Non c’entra il vento di destra
Il problema è l’aria fritta

Paolo Pombeni

Troppo facile buttarla sulla storiella del vento di destra che spira in Europa e di conseguenza anche in Italia. La destra non vince perché cambia il vento, ma perché la sinistra si è troppo ridotta a presentare come sua principale offerta l’aria fritta. Questa è la lezione che emerge anche dalle ultime amministrative e specialmente dai ballottaggi.

Al netto del tema dell’astensione, sempre molto alta (ai ballottaggi ha votato il 49,6%), cosa che mostra come l’area della politica partecipata si restringa più o meno ai “militanti”, ci sono due sconfitti in questa tornata elettorale. Il primo, come hanno detto tutti, è Elly Schlein, la cui inconsistenza è sottolineata ormai anche dai commentatori simpatetici con la sinistra (noi lo dicemmo dall’inizio e ci siamo attirati critiche feroci). Il secondo, che invece è riuscito a rimanere nell’ombra, è Matteo Salvini.
Facile rilevare che il centrosinistra ha vinto solo a Brescia e a Vicenza (e in una passata prova a Verona), cioè dove c’erano candidati lontani dalle pose che vanno di moda con la nuova segretaria (che infatti è stata tenuta alla larga da quelle campagne elettorali). Non si può dire che altrove sia andato disastrosamente perché in genere è oscillato intorno al 45% e in certo casi ad un passo dal vincitore, ma si è trattato di una coalizione molto ampia, dove i Cinque Stelle sono stati insignificanti e dove c’è stata una grande frammentazione, certamente non sotto il segno delle battaglie da gauche caviar, come dicono i francesi, che sono il tratto della nuova segreteria.
Quanto a Salvini i numeri parlano abbastanza chiaro. Nel suo Lombardo-Veneto dove si aspettava un grande successo, è stato sconfitto sia a Brescia che a Vincenza, ma soprattutto la Lega ha raccolto percentuali più che modeste in comuni di zone che dovevano essere il suo feudo: 7,5% a Brescia, 6,4% a Vicenza. Certo si dirà che parte dei suoi voti sono finiti nelle liste personali del suo candidato sindaco, ma non è un bel vedere: significa che anche fra i leghisti sono più quelli che amano un candidato locale che non il loro cosiddetto “capitano”. Nelle altre città chiave il partito dell’esuberante vice premier raccoglie risultati modesti: con l’eccezione di Pisa dove ha il 16,3%, e a Massa l’11,3, a Siena c’è il 3,8, ad Ancona il 2,9, a Terni il 4,2, a Brindisi il 3,1. Non proprio risultati brillanti soprattutto confrontati con le performance di FdI.

Elenco dei compiti:
**1.** Trascrivi dal testo sulle elezioni amministrative la parte che si apre con le parole contenenti "Facile rilevare che" e si chiude con "della nuova segreteria.".
**2.** Secondo il testo sulle elezioni amministrative, quale percentuale di elettori ha votato ai ballottaggi?
**3.** Elenca tutte le città per cui il testo sulle elezioni amministrative riporta una percentuale ottenuta dalla Lega, indicando per ciascuna il dato.
I record che seguono non hanno alcun legame con il testo.

Record forniti:
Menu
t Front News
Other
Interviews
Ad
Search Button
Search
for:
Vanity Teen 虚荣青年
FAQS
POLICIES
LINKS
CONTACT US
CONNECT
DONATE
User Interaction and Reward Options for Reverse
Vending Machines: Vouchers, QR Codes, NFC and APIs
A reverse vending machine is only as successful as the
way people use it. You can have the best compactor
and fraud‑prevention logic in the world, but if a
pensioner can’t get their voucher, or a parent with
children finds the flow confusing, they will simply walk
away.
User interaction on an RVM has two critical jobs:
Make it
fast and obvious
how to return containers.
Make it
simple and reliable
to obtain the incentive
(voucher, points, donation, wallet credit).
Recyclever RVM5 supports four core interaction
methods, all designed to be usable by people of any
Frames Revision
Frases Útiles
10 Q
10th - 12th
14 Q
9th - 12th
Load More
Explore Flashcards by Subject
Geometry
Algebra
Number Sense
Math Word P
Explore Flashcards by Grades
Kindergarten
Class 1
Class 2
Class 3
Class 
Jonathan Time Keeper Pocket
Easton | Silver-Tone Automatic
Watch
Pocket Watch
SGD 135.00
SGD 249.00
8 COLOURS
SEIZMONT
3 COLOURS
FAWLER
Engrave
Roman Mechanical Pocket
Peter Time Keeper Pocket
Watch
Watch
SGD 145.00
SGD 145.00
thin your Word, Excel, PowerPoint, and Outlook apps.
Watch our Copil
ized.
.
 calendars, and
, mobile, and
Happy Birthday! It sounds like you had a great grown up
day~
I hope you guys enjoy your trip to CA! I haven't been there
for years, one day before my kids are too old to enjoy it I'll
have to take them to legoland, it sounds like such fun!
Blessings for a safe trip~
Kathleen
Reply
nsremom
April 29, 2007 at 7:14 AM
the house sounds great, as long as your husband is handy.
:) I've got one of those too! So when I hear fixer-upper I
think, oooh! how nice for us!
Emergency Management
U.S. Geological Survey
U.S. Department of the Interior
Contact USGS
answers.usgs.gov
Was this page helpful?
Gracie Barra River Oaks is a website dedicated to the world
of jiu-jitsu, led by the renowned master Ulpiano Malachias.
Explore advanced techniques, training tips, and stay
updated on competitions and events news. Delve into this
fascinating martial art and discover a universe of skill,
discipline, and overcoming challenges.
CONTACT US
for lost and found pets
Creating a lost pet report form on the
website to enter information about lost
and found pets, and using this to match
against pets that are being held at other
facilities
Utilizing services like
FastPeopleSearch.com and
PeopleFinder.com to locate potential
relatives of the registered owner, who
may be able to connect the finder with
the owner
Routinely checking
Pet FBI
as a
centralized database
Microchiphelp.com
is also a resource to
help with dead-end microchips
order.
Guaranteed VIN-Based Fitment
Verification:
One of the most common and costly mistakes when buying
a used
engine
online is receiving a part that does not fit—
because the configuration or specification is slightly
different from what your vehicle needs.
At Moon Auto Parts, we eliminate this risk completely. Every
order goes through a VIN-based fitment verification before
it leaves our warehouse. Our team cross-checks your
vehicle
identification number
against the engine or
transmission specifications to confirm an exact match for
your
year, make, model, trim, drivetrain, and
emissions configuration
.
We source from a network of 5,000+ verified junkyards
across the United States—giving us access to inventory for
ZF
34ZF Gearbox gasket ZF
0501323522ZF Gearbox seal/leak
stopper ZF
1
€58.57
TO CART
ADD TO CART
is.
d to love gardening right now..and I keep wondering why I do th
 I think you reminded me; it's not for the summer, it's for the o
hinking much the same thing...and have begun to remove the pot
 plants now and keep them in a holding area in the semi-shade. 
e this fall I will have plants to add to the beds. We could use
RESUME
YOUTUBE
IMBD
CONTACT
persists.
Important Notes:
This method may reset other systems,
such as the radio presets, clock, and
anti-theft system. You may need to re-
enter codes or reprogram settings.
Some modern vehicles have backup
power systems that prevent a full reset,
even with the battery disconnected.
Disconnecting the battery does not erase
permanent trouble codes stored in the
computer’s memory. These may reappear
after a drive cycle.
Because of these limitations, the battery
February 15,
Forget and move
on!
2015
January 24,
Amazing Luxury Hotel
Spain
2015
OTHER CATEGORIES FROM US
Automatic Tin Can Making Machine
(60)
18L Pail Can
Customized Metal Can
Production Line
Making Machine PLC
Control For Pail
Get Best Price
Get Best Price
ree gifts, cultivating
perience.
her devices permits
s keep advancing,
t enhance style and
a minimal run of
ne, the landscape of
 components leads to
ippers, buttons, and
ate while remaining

Risposte fornite:
**1.**
Facile rilevare che il centrosinistra ha vinto solo a Brescia e a Vicenza (e in una passata prova a Verona), cioè dove c’erano candidati lontani dalle pose che vanno di moda con la nuova segretaria (che infatti è stata tenuta alla larga da quelle campagne elettorali). Non si può dire che altrove sia andato disastrosamente perché in genere è oscillato intorno al 45% e in certo casi ad un passo dal vincitore, ma si è trattato di una coalizione molto ampia, dove i Cinque Stelle sono stati insignificanti e dove c’è stata una grande frammentazione, certamente non sotto il segno delle battaglie da gauche caviar, come dicono i francesi, che sono il tratto della nuova segreteria.

**2.** Ai ballottaggi ha votato il 49,6%.

**3.**
- Brescia: 7,5%
- Vicenza: 6,4%
- Pisa: 16,3%
- Massa: 11,3%
- Siena: 3,8%
- Ancona: 2,9%
- Terni: 4,2%
- Brindisi: 3,1%